Der größte Wärmemarkt ist in Wien zu finden. In der Bundeshauptstadt müssen dementsprechend die meisten Haushalte ihre Heizform wechseln. Insgesamt sind 240.000 Hauptwohnsitze bis 2030 betroffen. An zweiter Stelle liegt Niederösterreich mit 137.000 Anlagen, gefolgt von Oberösterreich mit 87.000. 

Am weitesten fortgeschritten ist die Wärmewende in den Bundesländern Kärnten und Steiermark, wo der Anteil der fossilen Heizsysteme aktuell nur mehr bei 25 % liegt. 

SORGENKIND VERKEHR 

Die meisten Emissionen verursacht im Non-ETS-Bereich der Verkehr. Und hier sind die vorgeschlagenen Einschnitte von großer politischer und gesellschaftlicher Sprengkraft. 

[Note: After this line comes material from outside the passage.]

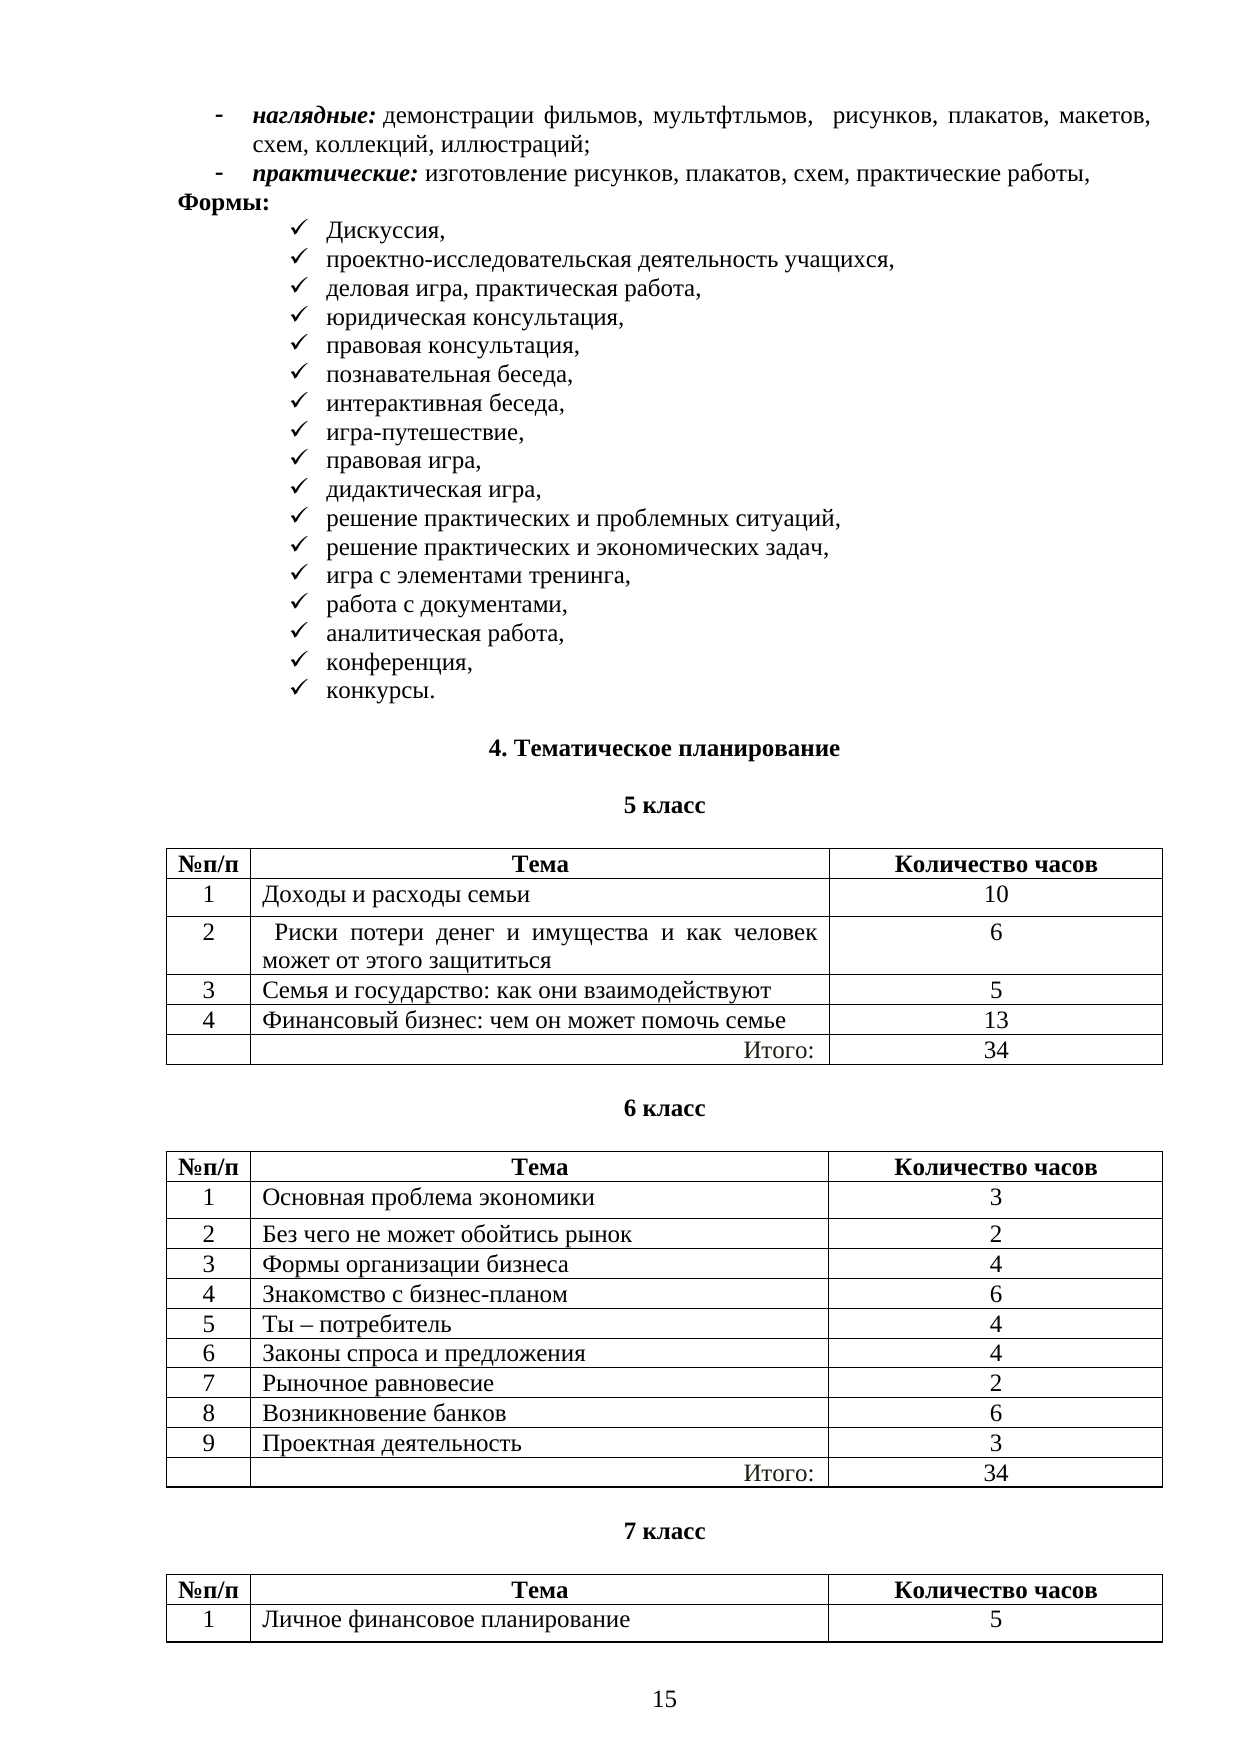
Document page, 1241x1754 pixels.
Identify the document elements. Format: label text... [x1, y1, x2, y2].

Grundsätzlich gehen die Energieagentur-Experten davon aus, dass die THG-Ziele nur erreicht werden können, indem der Tanktourismus eingestellt wird, was eine reine fiskale Entscheidung sei. Ferner müssen zwischen 25 bis 45 % (je nach Bundesland unterschiedlich) der privaten Pkw auf eine klimaneutrale Version umgestellt oder aliquot die gefahrenen „fossilen“ Kilometer eingespart werden. In Zahlen gegossen bedeutet das: Bis zu 1,9 Mio. privater Pkw müssten ersetzt werden. Am stärksten betroffen sind die Bundesländer Niederösterreich, Oberösterreich und die Steiermark. 

KONKRETE MASSNAHMEN 

Aktuell stehen die regionalen Klimaziele in keinem Bundesland in Einklang mit den kommenden EU-THG-Zielen für Österreich. Für die Bundesländer sei insgesamt wichtig, ihre Energie- und Klimastrategien an die neuen THG-Ziele anzupassen, konkrete Ziele je Sektor zu formulieren und ebenso Teilziele für laufend messbare Erhebungen zu definieren. 

Zusätzlich sind Maßnahmen zu definieren und konsequent umzusetzen – zum Beispiel: Wie viele fossile Heizungen sollen bis wann ersetzt werden? Ihre konkrete Wirkung müsse einem Monitoring unterliegen, Maßnahmen sollten gegebenenfalls nachgeschärft werden. Erste Bundesländer verfolgen bereits derartige Ansätze.